22 de enero de 2016

-Not enough, madam-. I was defeated again. I reached for all the pockets in my bag and found that one was full of the coins I had hordered from previous trips: Euros, Rubles, Yens and Yuans. I took a handful and spread it on the counter. To my surprise, the tall man reached for the coins. Him and his buddy started debating; like chicken picking for grains, they had their faces very close to the coins. They separated two Yens and five Rubles. 
-OK miss, OK.

Now my bag just looked odd; no bags or people around, it stood alone in the middle of an empty hall. I took it and went outside. The driver was halfway through another cigarette. The smoke shone against the light of the only lamp in the street. He opened the door for me and handed me a card. It had pictures of a fancy hotel with big rooms. I didn’t want to disappoint him.
-Yes, please, take me there.
We drove away from the airport along an empty, dark highway. I could not see a thing other than the black shape of the driver’s head against the front lights of the car. After a while, we slowed down and I knew we were in the city although there were no lights in the streets. We drove blindly through a labyrinth. My guy seemed to know exactly what he was doing.
-No lights? - I asked.
-No electricity at night in Kathmandu, madam -. He was silent for the rest of the drive. I kept wondering if he would take me to the hotel.


Memories flee my mind like birds with the pass of time. I know you need me to be as accurate as possible, but some of the events I am telling you about have already started to become blurry, as significant as they are. I remember we got to the hotel, there was an ATM there and I took enough money to pay for my ride. I am sure I had to spell my last name at reception, this I’ve had to do every time. But that’s it.
My next memory of Kathmandu is me crawling into bed with the side lamp on. I shivered once I was inside the cold sheets. I stretched my arm out of the bed and into my bag in search for my book.
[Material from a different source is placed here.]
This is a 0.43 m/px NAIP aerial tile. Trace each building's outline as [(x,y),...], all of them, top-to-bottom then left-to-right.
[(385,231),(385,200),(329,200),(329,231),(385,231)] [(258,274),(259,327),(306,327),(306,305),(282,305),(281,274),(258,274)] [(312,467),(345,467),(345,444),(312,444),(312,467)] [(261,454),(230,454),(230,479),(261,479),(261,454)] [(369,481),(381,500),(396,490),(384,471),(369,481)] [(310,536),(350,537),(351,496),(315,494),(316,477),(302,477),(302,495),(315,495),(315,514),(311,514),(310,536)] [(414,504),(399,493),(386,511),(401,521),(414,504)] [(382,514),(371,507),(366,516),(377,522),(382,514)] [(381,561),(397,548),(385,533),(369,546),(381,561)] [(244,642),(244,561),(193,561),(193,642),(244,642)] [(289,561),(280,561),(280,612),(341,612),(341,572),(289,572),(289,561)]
I was on page 218 of The Tartar Steppe. No Tartars so far.
The same day, the same things, had repeated themselves hundreds of times without taking a step forward. The river of time flowed over the Fort, crumbled the walls, swept down dust and fragments of stone…
That night, I dreamt I was flying a plane on my own. The machine moved at the will of my hands: I was the giant condor crossing the sky. At first I looked out the windshields and saw the top of the highest trees of a dense jungle: here live the birds of paradise, I thought with pleasure. Almost at the same time, thick red feathers started popping up between the green leaves. It was the most beautiful thing I had ever seen in dreams.
The plane then abruptly took a life of its own and turned up, drawing a vertical line across the sky. I felt all the weight of my flesh hanging from my bones as we ascended through the clouds into a black void where dust bombs of red, blue and yellow exploded, releasing millions of tiny orange rocks as they went. It was all so slow.

The whole dream became a distant memory. I knew what I was scared about, I only wanted to stay in Kathmandu for a couple of days before going inland and my grandmother´s voice repeated in my head, telling me the story of what I had to do.
-I flew over Everest, that’s where it all really begun-. She said she had found a guy with a small plane that could fly her to see the top. And so they did. She kept going on about the importance of seeing the highest peak in the world because it was literally as far as your feet could take you. And she said that you had to see as much as you could in life. Apparently seeing is not the same as being told.
She said on the way back they stopped to have lunch at a small restaurant made of mud. There was nothing but dried forest around. She ate lentil soup, which was the best she ever had, and then saw how the waiter took her plate, sunk it into a barrel of dirty water with soap, filled it again with a big spoonful of soup and served it to the next customer. She told me this story many times. She liked to remember her days in Nepal.
That morning I could see the sacred peaks of the Himalayas through a big window in my room.  It was a beautiful sight, yet I didn’t feel any desire to see it from another angle than that one. I did not yearn to be closer to those cold, high places. I thought for a second if what she was looking for up there was the corpses of all those who died trying to reach the peak. They say there are thousands of them: bodies and body parts frozen between the earth and the sky. I was determined to follow every step of her trip, I just had to.